Task instructions
Determine how many lines in the records hold the word "wall". Return the number alone.
"""
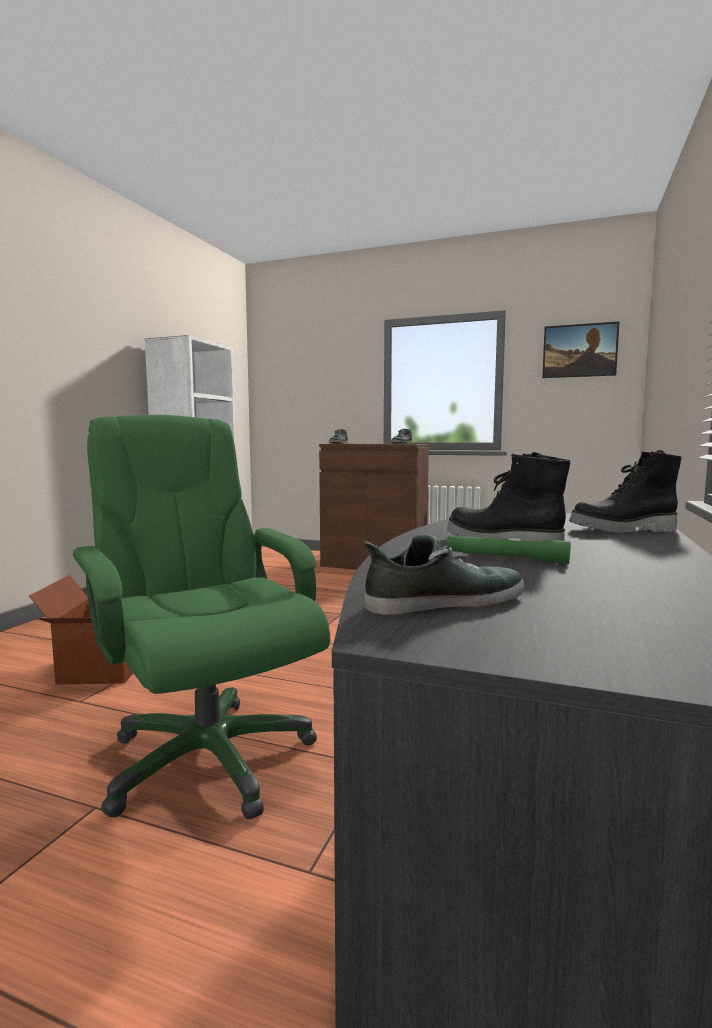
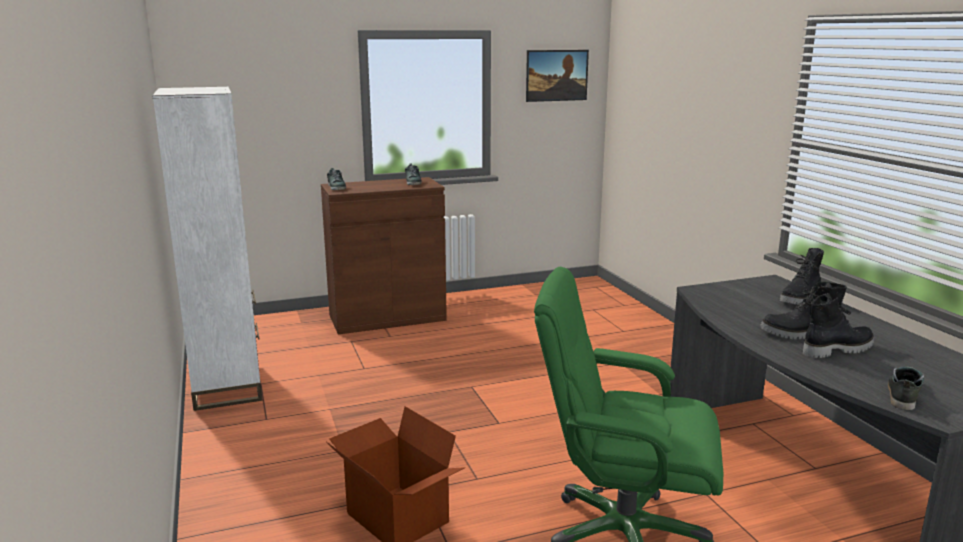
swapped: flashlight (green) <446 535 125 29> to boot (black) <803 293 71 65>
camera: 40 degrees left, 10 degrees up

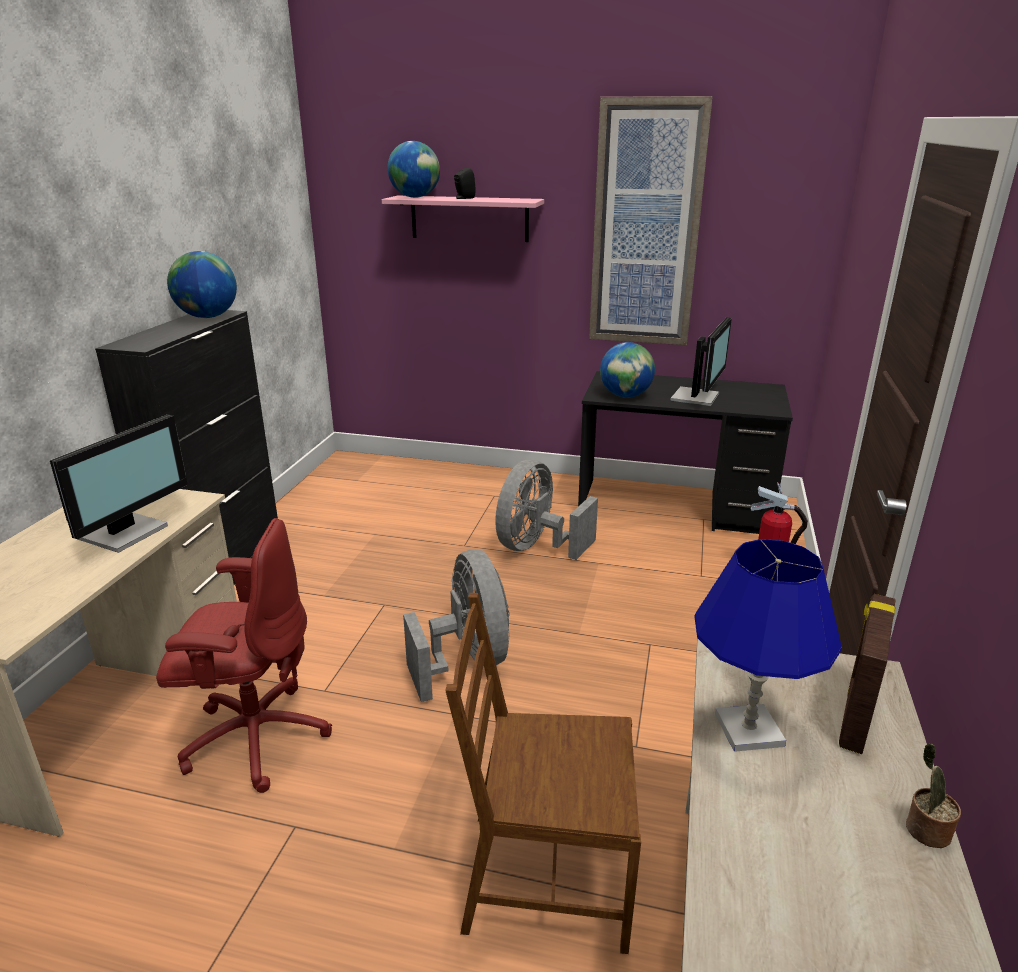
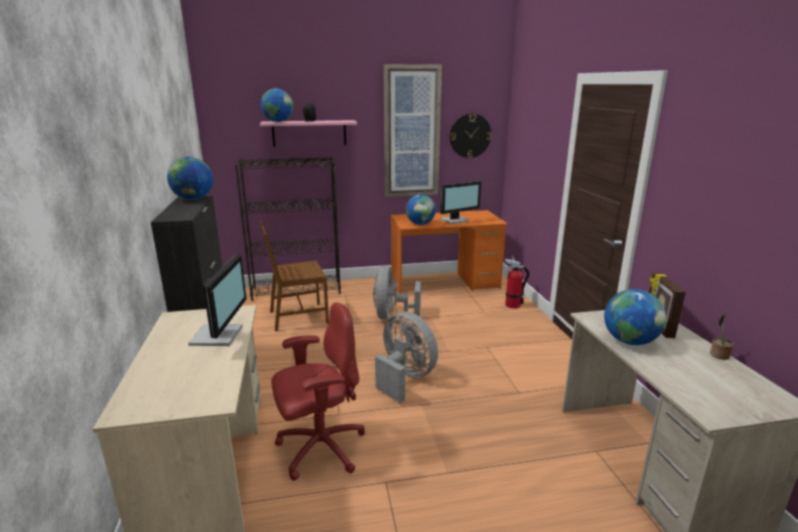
new: bookcase (black) <235 157 106 144>; wall clock <450 113 41 45>
shifted: chair (brown) <445 593 196 361> to <260 221 69 110>
swapped: table lamp (blue) <694 539 148 213> to globe <604 289 62 56>
repainted: desk (black) <578 371 215 163> to desk (orange) <391 210 117 84>
rotated: monitor <670 318 62 88> = <440 181 41 43> 60 degrees clockwise
camera: 25 degrees left, 5 degrees down

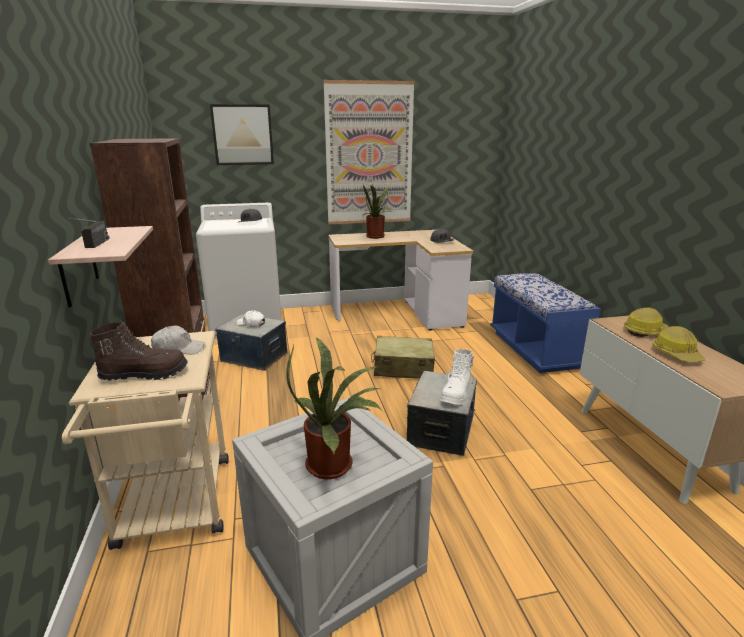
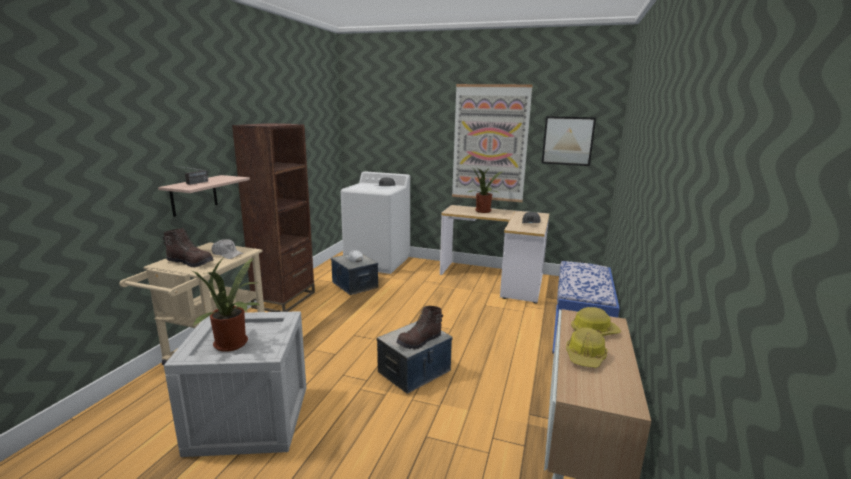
gone: suitcase (beige) <371 336 64 43>
shifted: picture <210 104 64 61> to <542 116 54 50>
repainted: boot (white) <440 349 34 56> to boot (brown) <397 306 46 44>
camera: 30 degrees right, 5 degrees down

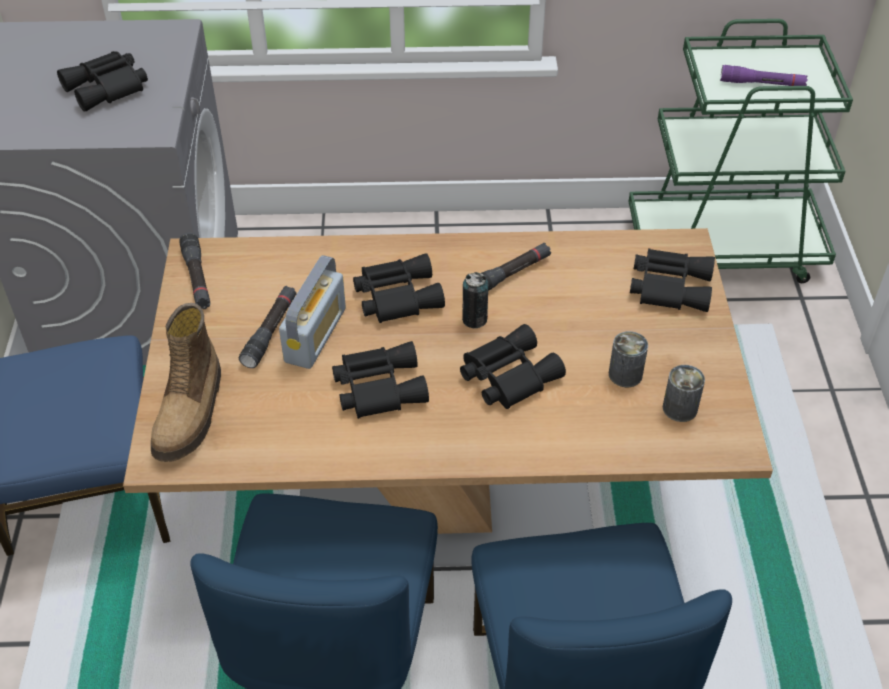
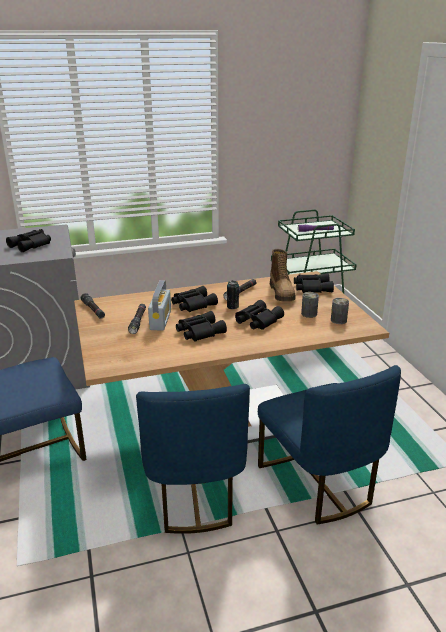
shifted: boot <151 303 70 159> to <270 249 26 53>
camera: 15 degrees left, 20 degrees down

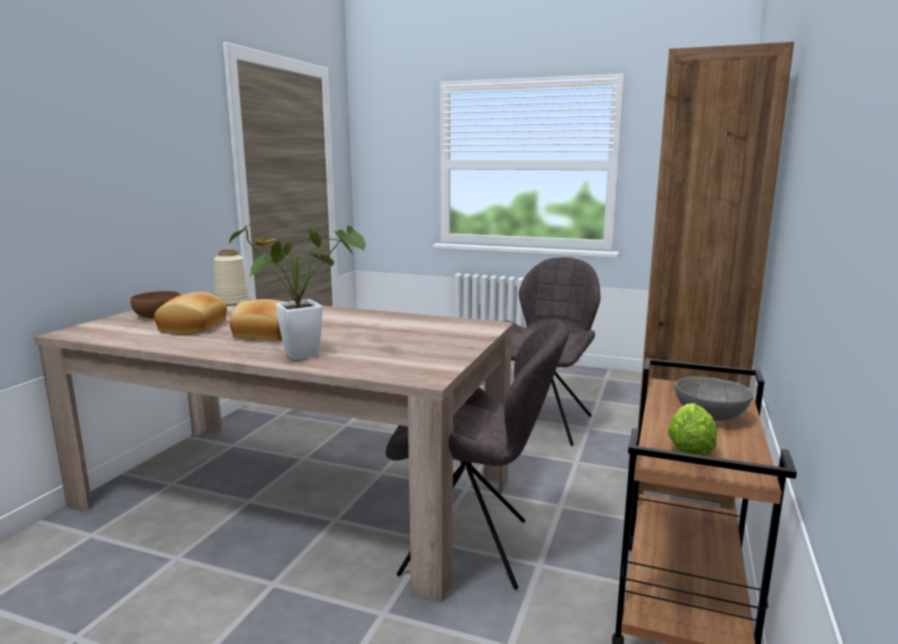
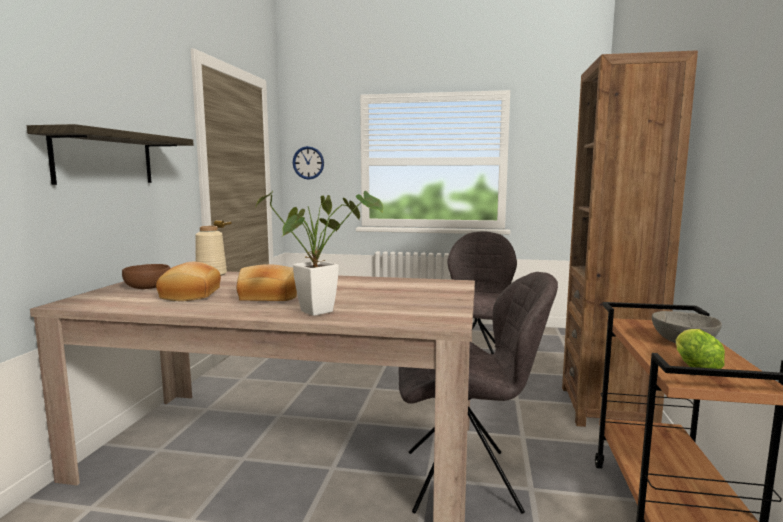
new: shelf <27 124 167 61>; wall clock <293 146 31 34>
camera: 10 degrees left, 5 degrees down

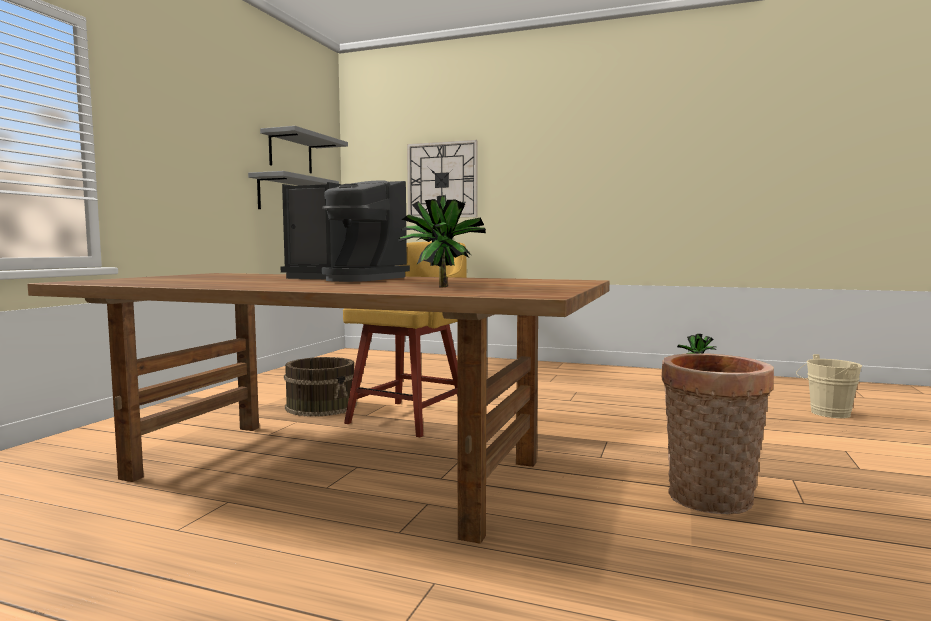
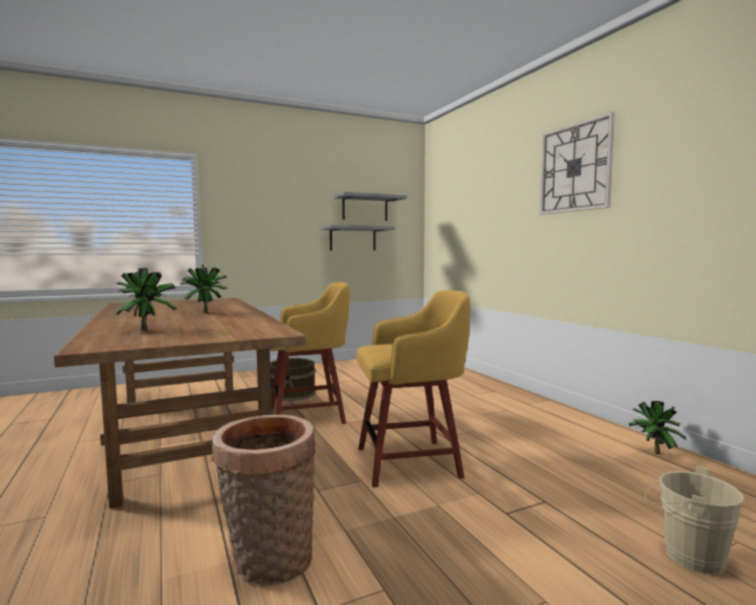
new: stool (yellow) <357 290 113 198>
shifted: wall clock <407 140 71 78> to <540 112 75 103>
swapped: coffee machine <280 180 130 102> to potted plant <180 265 48 48>
camera: 45 degrees right, 0 degrees up

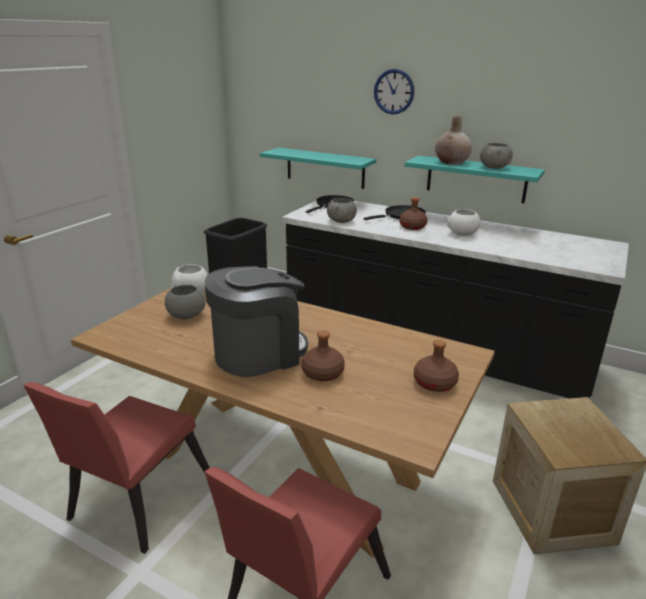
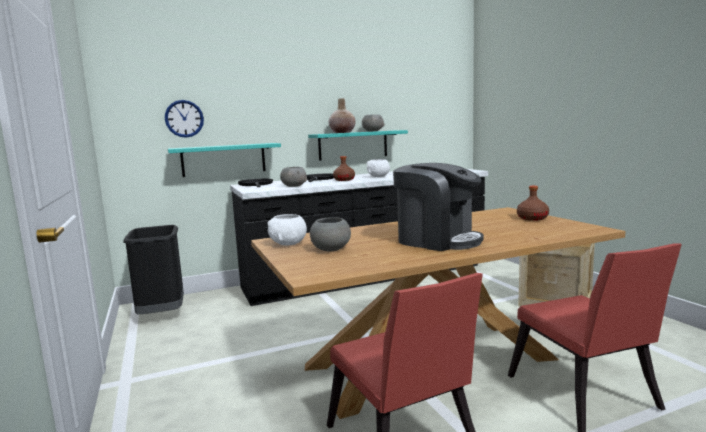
gone: bottle (brown) <301 330 44 51>
shifted: wall clock <374 69 40 45> to <165 100 39 38>
rotated: coffee machine <205 266 103 111> = <393 163 91 88> 120 degrees clockwise
camera: 50 degrees left, 15 degrees down

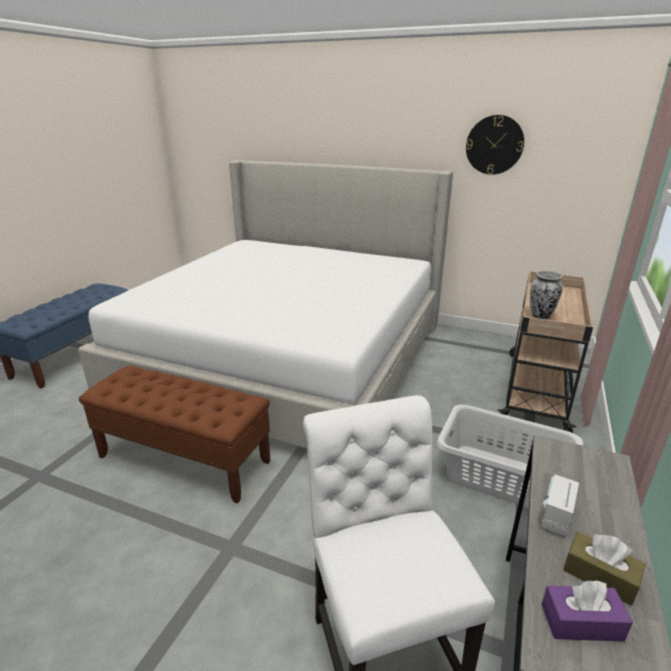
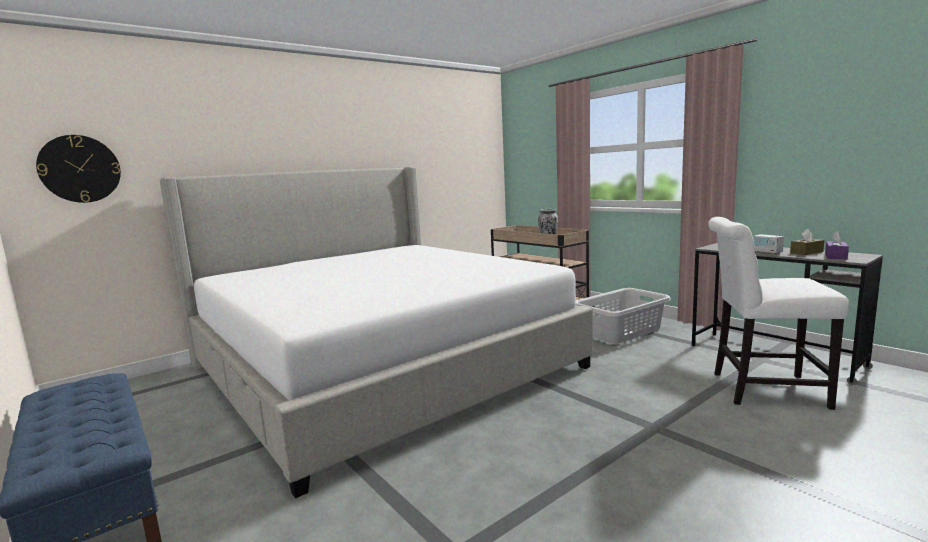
gone: bench (brown) <79 365 191 139>
shifted: wall clock <466 115 58 60> to <36 135 85 68>
camera: 60 degrees left, 15 degrees down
"""
Your response
5